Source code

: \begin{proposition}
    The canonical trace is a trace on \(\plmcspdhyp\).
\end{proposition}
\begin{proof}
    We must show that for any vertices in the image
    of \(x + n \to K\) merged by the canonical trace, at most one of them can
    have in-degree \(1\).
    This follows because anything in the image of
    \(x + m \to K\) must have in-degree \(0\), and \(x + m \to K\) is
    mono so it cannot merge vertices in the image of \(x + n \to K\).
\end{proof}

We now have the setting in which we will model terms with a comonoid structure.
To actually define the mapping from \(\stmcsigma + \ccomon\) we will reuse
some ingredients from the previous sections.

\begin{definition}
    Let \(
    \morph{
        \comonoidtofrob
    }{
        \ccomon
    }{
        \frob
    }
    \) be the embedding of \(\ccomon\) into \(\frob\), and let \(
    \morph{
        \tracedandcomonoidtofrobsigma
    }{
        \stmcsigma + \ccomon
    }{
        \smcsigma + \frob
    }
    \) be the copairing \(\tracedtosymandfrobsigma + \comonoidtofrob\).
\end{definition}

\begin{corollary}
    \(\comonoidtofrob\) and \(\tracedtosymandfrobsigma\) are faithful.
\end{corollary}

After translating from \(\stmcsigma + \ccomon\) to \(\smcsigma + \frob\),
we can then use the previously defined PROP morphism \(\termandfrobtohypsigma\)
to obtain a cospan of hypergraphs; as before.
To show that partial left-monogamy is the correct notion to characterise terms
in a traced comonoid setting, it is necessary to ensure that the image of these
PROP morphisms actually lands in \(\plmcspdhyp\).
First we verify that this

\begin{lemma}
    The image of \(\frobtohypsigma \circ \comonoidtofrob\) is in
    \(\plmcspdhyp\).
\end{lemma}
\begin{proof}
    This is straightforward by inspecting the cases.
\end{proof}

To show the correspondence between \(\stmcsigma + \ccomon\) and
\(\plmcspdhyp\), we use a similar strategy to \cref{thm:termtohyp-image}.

### Activity
Every line above that holds the string "show" should be returned.

### Exercise response
    We must show that for any vertices in the image
To show that partial left-monogamy is the correct notion to characterise terms
To show the correspondence between \(\stmcsigma + \ccomon\) and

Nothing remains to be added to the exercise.